Я ополоснула лицо водой, игнорируя минимальную косметику, которую была на мне. К счастью, это была водостойкая тушь и намек на консилер, чтобы скрыть тени под глазами, поэтому я не причинила большого вреда. Мне нужна была холодная вода, чтобы справиться с нарастающей паникой.

Дверь открылась, и Джулия проскользнула внутрь. Она была прекрасна в своем смелом фиолетовом платье и светло-каштановых волосах. Она держалась уверенно, сколько я себя помню. Вероятно, именно так ей удалось добиться успеха в браке с Кассио, несмотря на разницу в возрасте. Она подошла ко мне и коснулась моего плеча, сдвинув брови.

— Ты в порядке? Ты ушла с вечеринки.

— Я плохо себя чувствую. Ты же знаешь, я не очень хороша среди такого количества людей.
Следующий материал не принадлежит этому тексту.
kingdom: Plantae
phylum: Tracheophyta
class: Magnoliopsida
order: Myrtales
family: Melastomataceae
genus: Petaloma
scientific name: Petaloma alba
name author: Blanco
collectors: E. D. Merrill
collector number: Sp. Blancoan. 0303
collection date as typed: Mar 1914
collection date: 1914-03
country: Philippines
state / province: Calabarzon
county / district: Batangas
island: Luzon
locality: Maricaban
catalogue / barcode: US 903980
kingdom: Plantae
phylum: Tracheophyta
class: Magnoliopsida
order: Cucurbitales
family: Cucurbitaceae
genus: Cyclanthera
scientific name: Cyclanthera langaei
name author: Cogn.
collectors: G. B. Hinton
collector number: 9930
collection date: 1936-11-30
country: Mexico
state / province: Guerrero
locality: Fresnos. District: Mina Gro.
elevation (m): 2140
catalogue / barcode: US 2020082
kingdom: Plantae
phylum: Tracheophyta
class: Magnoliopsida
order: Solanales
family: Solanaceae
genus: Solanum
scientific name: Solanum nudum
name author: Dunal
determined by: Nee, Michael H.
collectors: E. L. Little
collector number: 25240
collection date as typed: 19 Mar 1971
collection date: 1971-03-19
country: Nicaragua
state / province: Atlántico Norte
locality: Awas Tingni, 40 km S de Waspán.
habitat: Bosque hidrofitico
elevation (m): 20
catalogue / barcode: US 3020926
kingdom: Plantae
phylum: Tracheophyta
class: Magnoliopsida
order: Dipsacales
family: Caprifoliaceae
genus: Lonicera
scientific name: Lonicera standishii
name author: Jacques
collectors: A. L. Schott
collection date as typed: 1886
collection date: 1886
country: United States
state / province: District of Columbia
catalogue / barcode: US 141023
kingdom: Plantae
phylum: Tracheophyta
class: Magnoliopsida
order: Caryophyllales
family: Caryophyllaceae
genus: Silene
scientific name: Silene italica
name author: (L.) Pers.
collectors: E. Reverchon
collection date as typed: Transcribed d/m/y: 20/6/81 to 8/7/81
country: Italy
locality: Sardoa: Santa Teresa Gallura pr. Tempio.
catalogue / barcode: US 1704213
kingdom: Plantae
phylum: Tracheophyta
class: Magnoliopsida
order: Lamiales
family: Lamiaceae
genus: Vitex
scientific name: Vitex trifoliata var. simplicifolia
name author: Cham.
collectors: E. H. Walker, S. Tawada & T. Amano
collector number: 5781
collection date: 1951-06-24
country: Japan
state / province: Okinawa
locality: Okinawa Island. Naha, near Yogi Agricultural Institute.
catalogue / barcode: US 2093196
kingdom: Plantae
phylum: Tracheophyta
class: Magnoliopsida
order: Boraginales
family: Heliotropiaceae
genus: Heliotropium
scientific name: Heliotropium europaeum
Ее взгляд смягчился, и я поняла, что сейчас произойдет.

— Лука убьет его, если ты скажешь, что он сделал.

— Нет, — прохрипела я, бросив взгляд на дверь, боясь, что кто-нибудь войдет и услышит нас. Я часто сожалела, что доверилась Джулии вскоре после того, как это случилось, но я была сломлена и смущена, а она всегда была добра.

— Ты поклялась никому не говорить. Ты поклялась, Джулия.

Она кивнула, но я видела, что ей это не нравится.

— Да, и я никому не скажу. Это твоё решение, но я думаю, что дядя Дюрант должен заплатить за то, что он сделал.

Я вздрогнула, услышав его имя. Повернувшись к ней спиной, я снова вымыла руки.

— Ты знаешь, Джулия, что платить буду я. Этот мир не добр, особенно к такой девушке, как я. Я не могу пройти через это. Мне будет хуже, чем сейчас. Твоим родителям уже трудно найти мне мужа. Если правда выйдет наружу, я умру старой девой. Они никогда не простят меня.

Ее губы сжались в тонкую линию.

— Мои родители никогда не заботились о тебе так, как должны были. Прости.

Я покачала головой.

— Все в порядке. Они приняли меня. Они никогда не били меня, никогда жестко не наказывали. Могло быть и хуже.

— Я могу спросить Кассио, подойдет ли тебе один из его людей. В его рядах много порядочных людей.

Порядочных. Кассио железной рукой правил Филадельфией. То, что он считал приличным, вероятно, не подходило для других людей, но я не имела права быть разборчивой или судить других.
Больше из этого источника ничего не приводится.